Arap Birliği’ne dönüş Suriye’nin siyasal-diplomatik tecridinin kırılmasına yarayabilir. Fakat bunun yeniden inşa sürecine etkisi sınırlı kalabilir. Bu zirveden sonra Arap yatırım fonlarının Suriye’ye oluk oluk akmasını bekleyen yok. Arap işlerinde Arap Birliği’nin ağırlığını abartmaya gerek de yok. En zor zamanlarda toplanamamış bir birlikten söz ediyoruz. Madem bu lafı ettik geriye doğru bir kısa tur yapalım. Acil toplantılar sayılmazsa 80 yılda 32 zirve gerçekleştirildi. 1967’de Arap ordularının İsrail’e yenilmesinin ardından Hartum Zirvesi ‘Üç Hayır’ bildirisine imza atmıştı: “Uzlaşmaya hayır, tanımaya hayır ve müzakereye hayır.”
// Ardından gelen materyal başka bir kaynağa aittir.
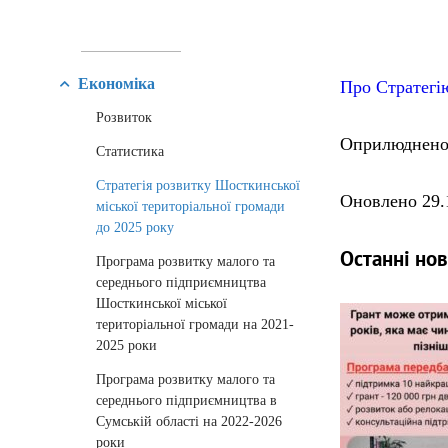
Економіка
Про Стратегію
Розвиток
Оприлюднено 
Статистика
Стратегія розвитку Шосткинської
Оновлено 29.1
міської територіальної громади
до 2025 року
Останні но
Програма розвитку малого та
середнього підприємництва
Шосткинської міської
територіальної громади на 2021-
2025 роки
Програма розвитку малого та
середнього підприємництва в
Сумській області на 2022-2026
роки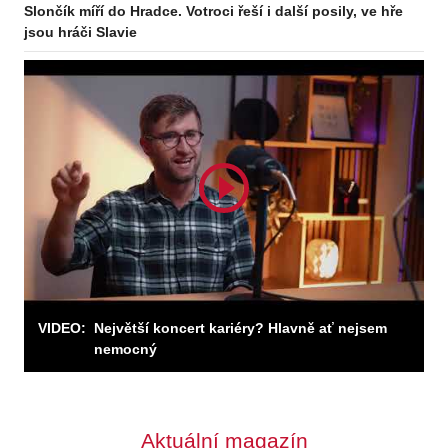
Slončík míří do Hradce. Votroci řeší i další posily, ve hře
jsou hráči Slavie
VIDEO:
Největší koncert kariéry? Hlavně ať nejsem
nemocný
Aktuální magazín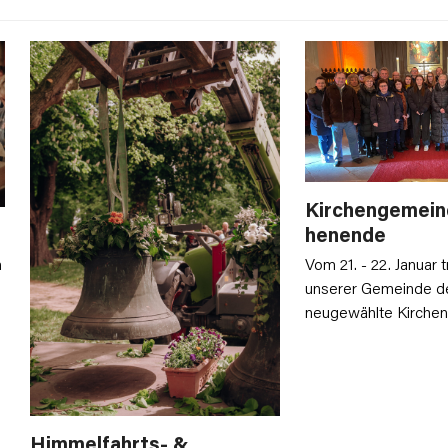
Kirchengemei
henende
Vom 21. - 22. Januar t
n
unserer Gemeinde de
neugewählte Kirch
Himmelfahrts- &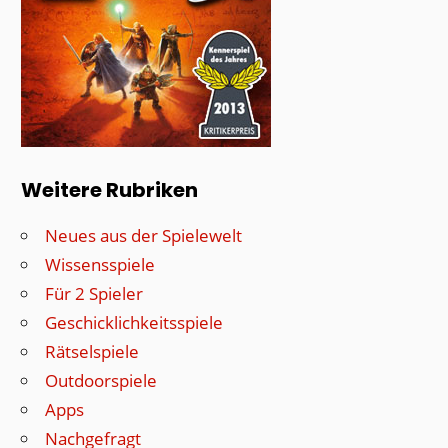
Weitere Rubriken
Neues aus der Spielewelt
Wissensspiele
Für 2 Spieler
Geschicklichkeitsspiele
Rätselspiele
Outdoorspiele
Apps
Nachgefragt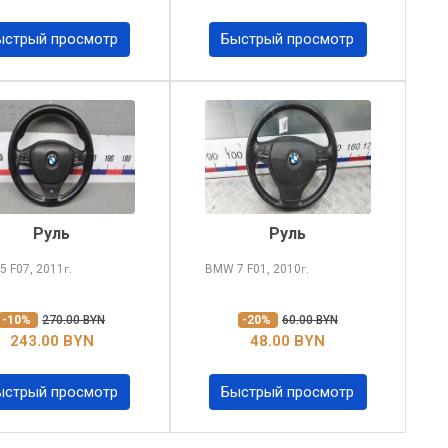
ыстрый просмотр
Быстрый просмотр
Руль
Руль
 5
F07, 2011
BMW 7
F01, 2010
г.
г.
-10%
270.00 BYN
-20%
60.00 BYN
243.00 BYN
48.00 BYN
ыстрый просмотр
Быстрый просмотр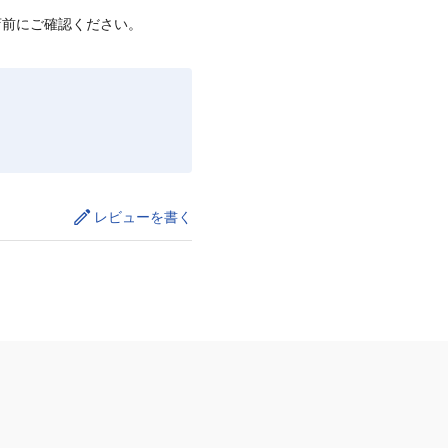
店前にご確認ください。
レビューを書く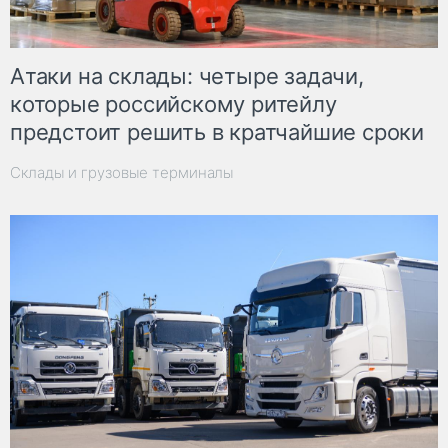
Атаки на склады: четыре задачи,
которые российскому ритейлу
предстоит решить в кратчайшие сроки
Склады и грузовые терминалы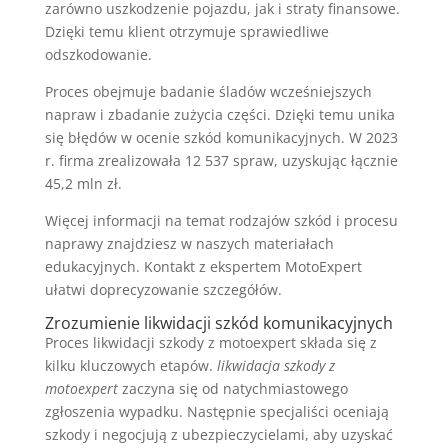
zarówno uszkodzenie pojazdu, jak i straty finansowe.
Dzięki temu klient otrzymuje sprawiedliwe
odszkodowanie.
Proces obejmuje badanie śladów wcześniejszych
napraw i zbadanie zużycia części. Dzięki temu unika
się błędów w ocenie szkód komunikacyjnych. W 2023
r. firma zrealizowała 12 537 spraw, uzyskując łącznie
45,2 mln zł.
Więcej informacji na temat rodzajów szkód i procesu
naprawy znajdziesz w naszych materiałach
edukacyjnych. Kontakt z ekspertem MotoExpert
ułatwi doprecyzowanie szczegółów.
Zrozumienie likwidacji szkód komunikacyjnych
Proces likwidacji szkody z motoexpert składa się z
kilku kluczowych etapów.
likwidacja szkody z
motoexpert
zaczyna się od natychmiastowego
zgłoszenia wypadku. Następnie specjaliści oceniają
szkody i negocjują z ubezpieczycielami, aby uzyskać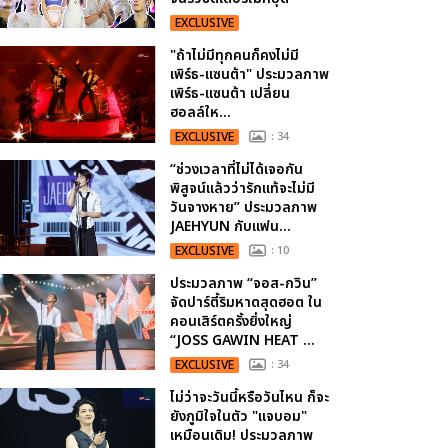
EXCLUSIVE
"ถ้าไม่มีทุกคนก็คงไม่มี
เพิร์ธ-แซนต้า" ประมวลภาพ
เพิร์ธ-แซนต้า เปลี่ยน
ฮอลล์ให...
EXCLUSIVE
: 34
“ช่วงเวลาที่ไม่ได้เจอกัน
พิสูจน์แล้วว่ารักแท้จะไม่มี
วันจางหาย” ประมวลภาพ
JAEHYUN กับแฟน...
EXCLUSIVE
: 10
ประมวลภาพ “จอส-กวิน”
จัดปาร์ตี้ริมหาดสุดฮอต ใน
คอนเสิร์ตครั้งยิ่งใหญ่
“JOSS GAWIN HEAT ...
EXCLUSIVE
: 34
ไม่ว่าจะวันนี้หรือวันไหน ก็จะ
ยังภูมิใจในตัว "แจบอม"
เหมือนเดิม! ประมวลภาพ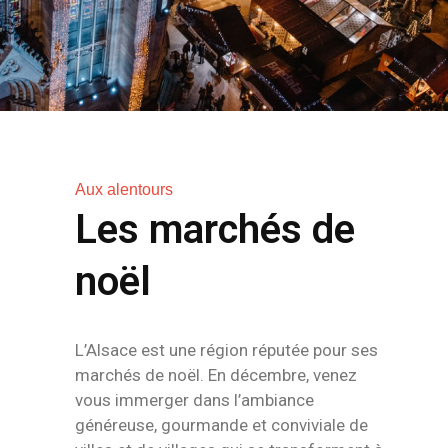
Aux alentours
Les marchés de
noël
L’Alsace est une région réputée pour ses
marchés de noël. En décembre, venez
vous immerger dans l’ambiance
généreuse, gourmande et conviviale de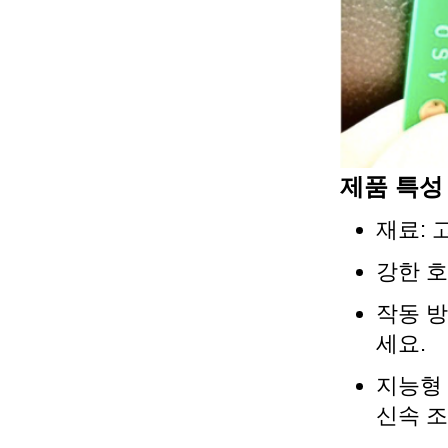
제품 특성
재료: 
강한 호
작동 방
세요.
지능형 
신속 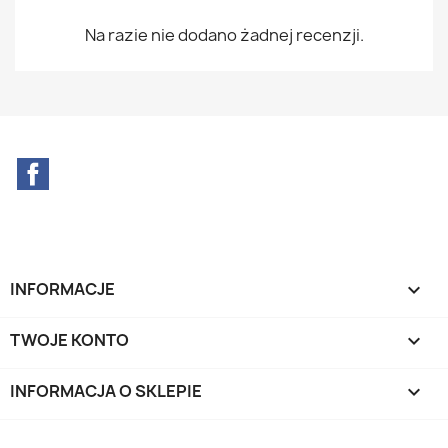
Na razie nie dodano żadnej recenzji.
Facebook
INFORMACJE

TWOJE KONTO

INFORMACJA O SKLEPIE
keyboard_arrow_down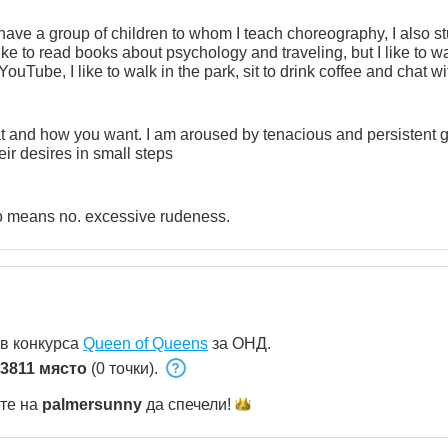
 have a group of children to whom I teach choreography, I also s
ke to read books about psychology and traveling, but I like to w
ouTube, I like to walk in the park, sit to drink coffee and chat wi
nd fruit juice.
at and how you want. I am aroused by tenacious and persistent g
eir desires in small steps
o means no. excessive rudeness.
 в конкурса
Queen of Queens
за ОНД.
3811 място
(0 точки).
ете на
palmersunny
да
спечели!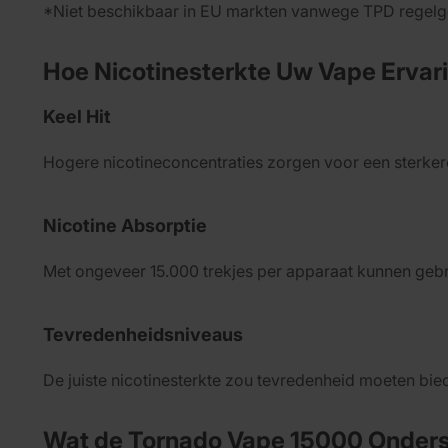
*Niet beschikbaar in EU markten vanwege TPD regelg
Hoe Nicotinesterkte Uw Vape Ervar
Keel Hit
Hogere nicotineconcentraties zorgen voor een sterkere 
Nicotine Absorptie
Met ongeveer 15.000 trekjes per apparaat kunnen gebr
Tevredenheidsniveaus
De juiste nicotinesterkte zou tevredenheid moeten bie
Wat de Tornado Vape 15000 Onders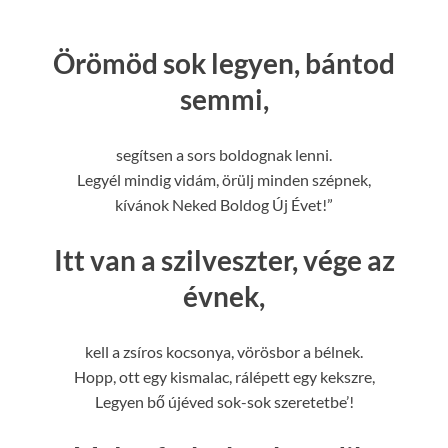
Örömöd sok legyen, bántod
semmi,
segítsen a sors boldognak lenni.
Legyél mindig vidám, örülj minden szépnek,
kívánok Neked Boldog Új Évet!”
Itt van a szilveszter, vége az
évnek,
kell a zsíros kocsonya, vörösbor a bélnek.
Hopp, ott egy kismalac, rálépett egy kekszre,
Legyen bő újéved sok-sok szeretetbe’!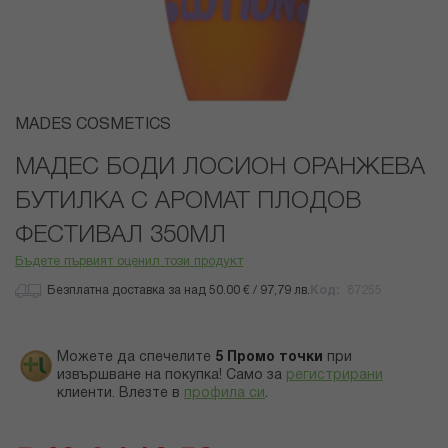
Преминете
MADES COSMETICS
към
началото
МАДЕС БОДИ ЛОСИОН ОРАНЖЕВА
на
БУТИЛКА С АРОМАТ ПЛОДОВ
галерия
със
ФЕСТИВАЛ 350МЛ
снимки
Бъдете първият оценил този продукт
Безплатна доставка за над 50.00 € / 97,79 лв.
Код
87255
Можете да спечелите
5
Промо точки
при
извършване на покупка! Само за
регистрирани
клиенти.
Влезте в
профила си
.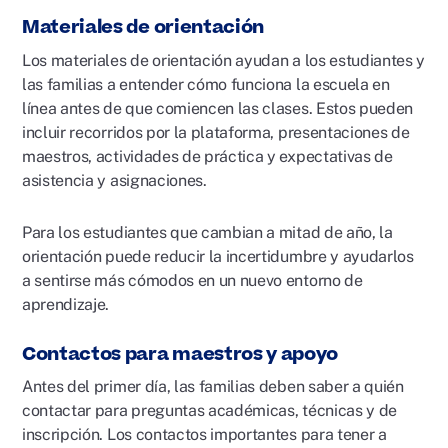
Materiales de orientación
Los materiales de orientación ayudan a los estudiantes y
las familias a entender cómo funciona la escuela en
línea antes de que comiencen las clases. Estos pueden
incluir recorridos por la plataforma, presentaciones de
maestros, actividades de práctica y expectativas de
asistencia y asignaciones.
Para los estudiantes que cambian a mitad de año, la
orientación puede reducir la incertidumbre y ayudarlos
a sentirse más cómodos en un nuevo entorno de
aprendizaje.
Contactos para maestros y apoyo
Antes del primer día, las familias deben saber a quién
contactar para preguntas académicas, técnicas y de
inscripción. Los contactos importantes para tener a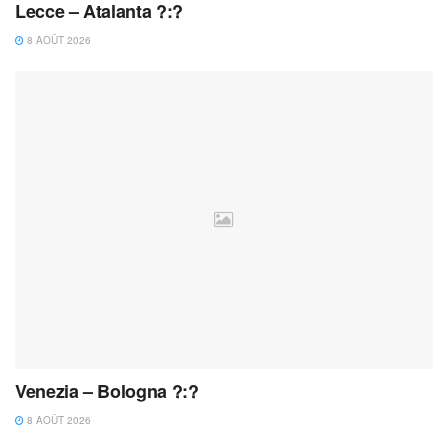
Lecce – Atalanta ?:?
8 AOÛT 2026
Venezia – Bologna ?:?
8 AOÛT 2026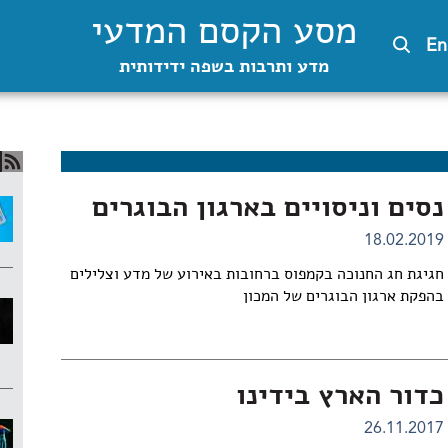
מסע הקסם המדעי
En
מדע ותרבות בשפה ידידותית
נסים וניסויים בארגון הבוגרים
18.02.2019
חגיגת חג החנוכה בקמפוס ברחובות באירוע של מדע וצלילים
בהפקת ארגון הבוגרים של המכון
כדור הארץ בידינו
26.11.2017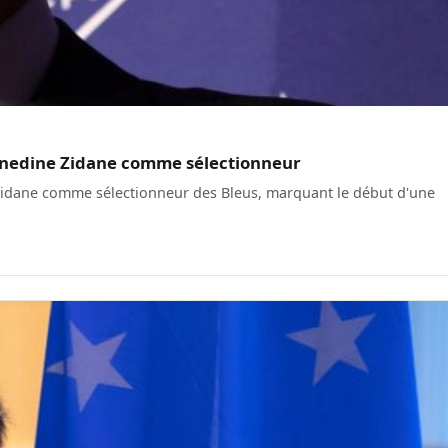
Zinedine Zidane comme sélectionneur
Zidane comme sélectionneur des Bleus, marquant le début d'une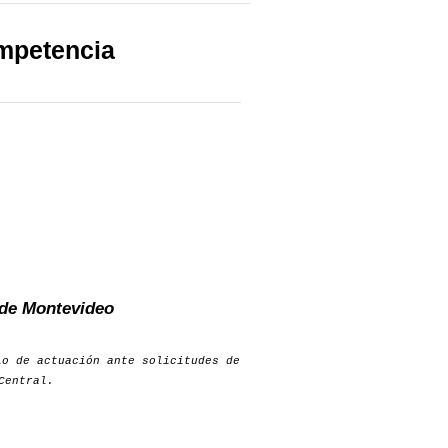
mpetencia
 de Montevideo
o de actuación ante solicitudes de
Central.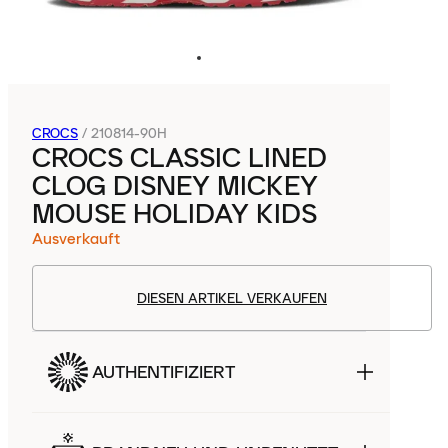
CROCS
/
210814-90H
CROCS CLASSIC LINED
CLOG DISNEY MICKEY
MOUSE HOLIDAY KIDS
Ausverkauft
DIESEN ARTIKEL VERKAUFEN
AUTHENTIFIZIERT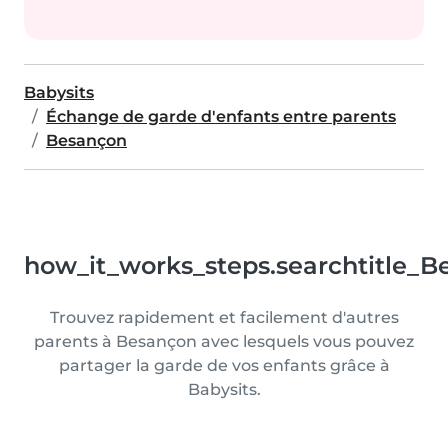
Babysits
Échange de garde d'enfants entre parents
Besançon
how_it_works_steps.searchtitle_B
Trouvez rapidement et facilement d'autres
parents à Besançon avec lesquels vous pouvez
partager la garde de vos enfants grâce à
Babysits.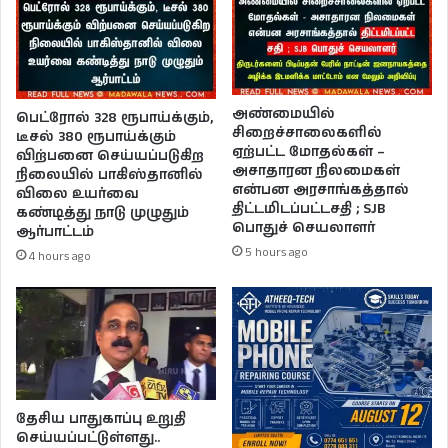
அண்மையில்
பெட்ரோல் 328 ரூபாய்க்கும்,
சிறைச்சாலைகளில்
டீசல் 380 ரூபாய்க்கும்
ஏற்பட்ட மோதல்கள் –
விற்பனை செய்யப்படுகிற
அசாதாரன நிலமைகள்
நிலையில் பாகிஸ்தானில்
என்பன அரசாங்கத்தால்
விலை உயர்வை
திட்டமிடப்பட்டசதி ; SJB
கண்டித்து நாடு முழுதும்
பொதுச் செயலாளர்
ஆர்பாட்டம்
5 hours ago
4 hours ago
தேசிய பாதுகாப்பு உறுதி
செய்யப்பட்டுள்ளது..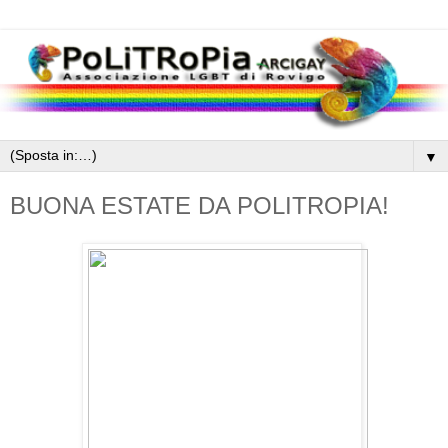
▼
BUONA ESTATE DA POLITROPIA!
1970 Kahire, 1973 Cezayir, 1974 Rabat, 1976 Riyad zirvesinin gündeminde de Filistin vardı. Tarihin Filistin aleyhine akması önlenemedi. 1976’daki zirveyle Suriye ordusu Lübnan’a barış gücü olarak sokuldu. Müdahaleyi tetikleyen Filistinlilerle yaşanan çatışmalardı. Her şey Arap saçına döndü. Birliğin İsrail’e karşı ‘üç hayır’ını 1979’da Mısır lideri Enver Sedat, Camp David Barış Anlaşması’yla çiğnedi. 1979 Bağdat Zirvesi'nde Mısır’ın üyeliği askıya alınıp birliğin merkezi Kahire’den Tunus’a taşındı. 1982 Fas Zirvesi'ne Suudi Veliaht Prensi Fahd’ın Ortadoğu barış projesi damgasını vurdu. Camp David’den daha iyi koşullarda İsrail’le barıştan söz eden bir Arap inisiyatifiydi. Filistin’de işgal genişledikçe genişledi. Oslo Barış Anlaşması işgalci statüyü kabul ettirdi. Suudiler 2002 Beyrut Zirvesi'nde bu sefer Arap Barış Girişimi olarak yeni bir öneri getirdi. 17 yıl sonra Abraham Anlaşmaları'yla bu girişim de ayaklar altına alındı. 2003’te Irak’ın işgali, 2006’da İsrail’in Lübnan’a saldırısı, 2011’de Arap Baharı gösterilerinin yaşandığı süreçte zirve yapılamadı. Mart 2012’de Bağdat Zirvesi'nde Suriye’deki krize çözüm bulunması yönünde bir inisiyatif geliştirildi. BM Genel Sekreteri ile birlikte Şam’la temaslar yürütüldü. Esad’ın reformlara yönelik attığı adımlara rağmen ABD’nin Suriye’yi yakma planları karşısında Arap Birliği kendi inisiyatifine sahip çıkamadı.
Özetle Suriye’nin olduğu Cidde Zirvesi ABD’ye rağmen değil ama ABD’nin daha az umursandığı siyasal koşullarda gerçekleşti. Bunun bir direnç barındırmadığı söylenemez. Ama test edilmeye muhtaç bir direnç.